* 課題:
以下のエントリで、文字列「Adjustments」を含む行を数え、その数だけを答えてください。大文字と小文字は区別します。

* 入力データ:
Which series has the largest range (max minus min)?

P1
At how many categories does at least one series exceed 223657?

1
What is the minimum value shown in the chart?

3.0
* * *
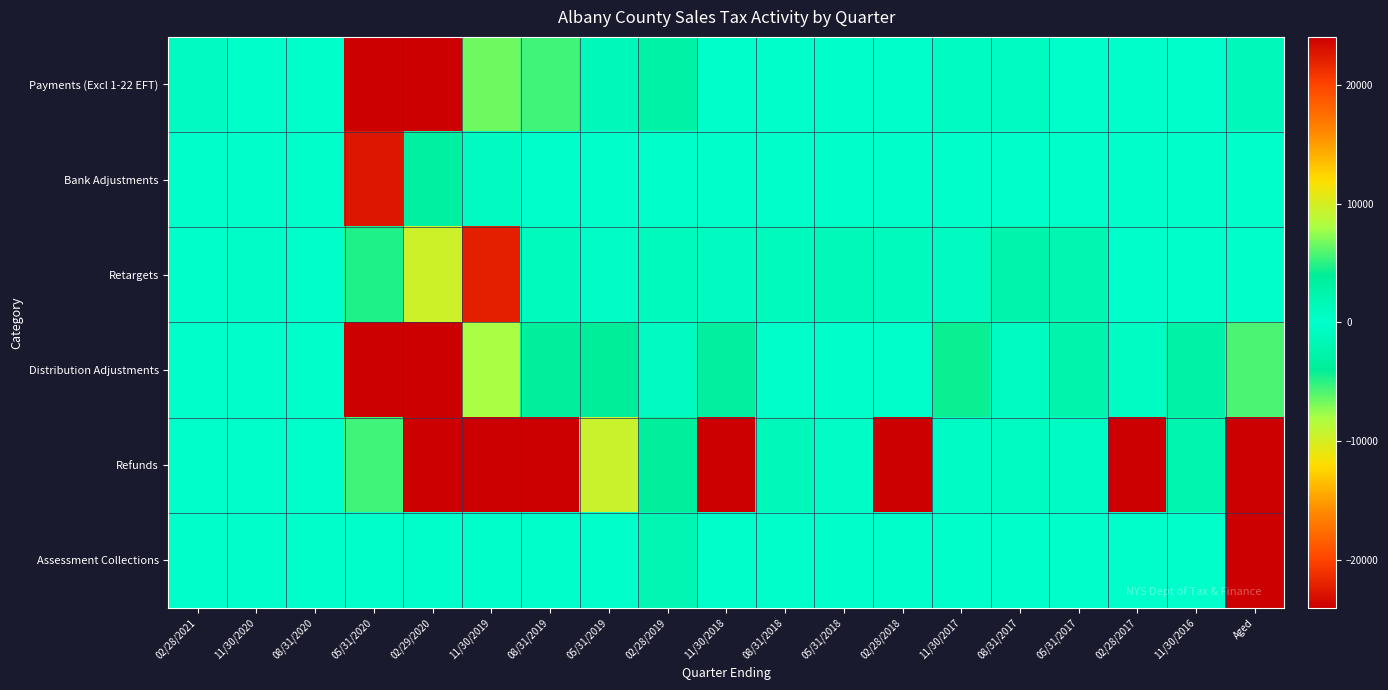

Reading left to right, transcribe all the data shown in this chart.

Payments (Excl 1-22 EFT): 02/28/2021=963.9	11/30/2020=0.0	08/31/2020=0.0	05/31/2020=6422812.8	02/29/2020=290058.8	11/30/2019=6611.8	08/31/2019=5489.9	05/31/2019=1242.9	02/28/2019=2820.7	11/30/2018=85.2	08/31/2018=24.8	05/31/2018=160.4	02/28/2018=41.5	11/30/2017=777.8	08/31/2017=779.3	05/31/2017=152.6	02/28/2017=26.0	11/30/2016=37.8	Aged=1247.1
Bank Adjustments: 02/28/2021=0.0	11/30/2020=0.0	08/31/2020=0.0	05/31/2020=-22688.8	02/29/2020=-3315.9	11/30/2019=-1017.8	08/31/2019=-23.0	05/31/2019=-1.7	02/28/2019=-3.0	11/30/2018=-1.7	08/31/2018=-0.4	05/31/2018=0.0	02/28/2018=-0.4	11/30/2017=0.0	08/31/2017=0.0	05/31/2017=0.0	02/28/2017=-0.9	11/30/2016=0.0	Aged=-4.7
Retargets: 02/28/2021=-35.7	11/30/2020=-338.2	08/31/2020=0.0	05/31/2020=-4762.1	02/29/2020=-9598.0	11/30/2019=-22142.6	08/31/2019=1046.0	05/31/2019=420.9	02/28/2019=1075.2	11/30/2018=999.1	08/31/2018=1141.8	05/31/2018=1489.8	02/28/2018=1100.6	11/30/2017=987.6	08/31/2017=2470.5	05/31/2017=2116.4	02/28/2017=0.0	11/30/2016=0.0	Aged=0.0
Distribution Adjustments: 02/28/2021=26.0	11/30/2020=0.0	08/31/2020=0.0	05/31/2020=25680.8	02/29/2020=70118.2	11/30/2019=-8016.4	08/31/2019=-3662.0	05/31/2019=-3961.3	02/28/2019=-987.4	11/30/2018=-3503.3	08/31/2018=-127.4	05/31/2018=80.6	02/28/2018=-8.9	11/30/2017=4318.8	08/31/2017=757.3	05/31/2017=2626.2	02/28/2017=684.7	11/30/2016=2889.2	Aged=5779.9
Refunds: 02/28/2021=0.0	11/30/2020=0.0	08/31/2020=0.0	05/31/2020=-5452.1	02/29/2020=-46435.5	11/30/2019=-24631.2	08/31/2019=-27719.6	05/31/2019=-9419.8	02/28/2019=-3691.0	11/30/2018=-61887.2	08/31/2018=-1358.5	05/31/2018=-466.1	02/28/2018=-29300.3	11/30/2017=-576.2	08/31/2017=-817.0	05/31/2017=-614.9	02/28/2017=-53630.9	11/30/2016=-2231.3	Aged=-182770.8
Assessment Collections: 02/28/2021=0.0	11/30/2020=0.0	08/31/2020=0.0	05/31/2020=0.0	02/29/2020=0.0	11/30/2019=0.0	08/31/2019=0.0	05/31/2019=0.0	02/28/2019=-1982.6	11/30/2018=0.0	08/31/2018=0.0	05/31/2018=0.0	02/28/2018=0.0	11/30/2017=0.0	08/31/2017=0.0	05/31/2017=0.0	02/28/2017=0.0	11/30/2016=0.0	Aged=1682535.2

* 解答:
2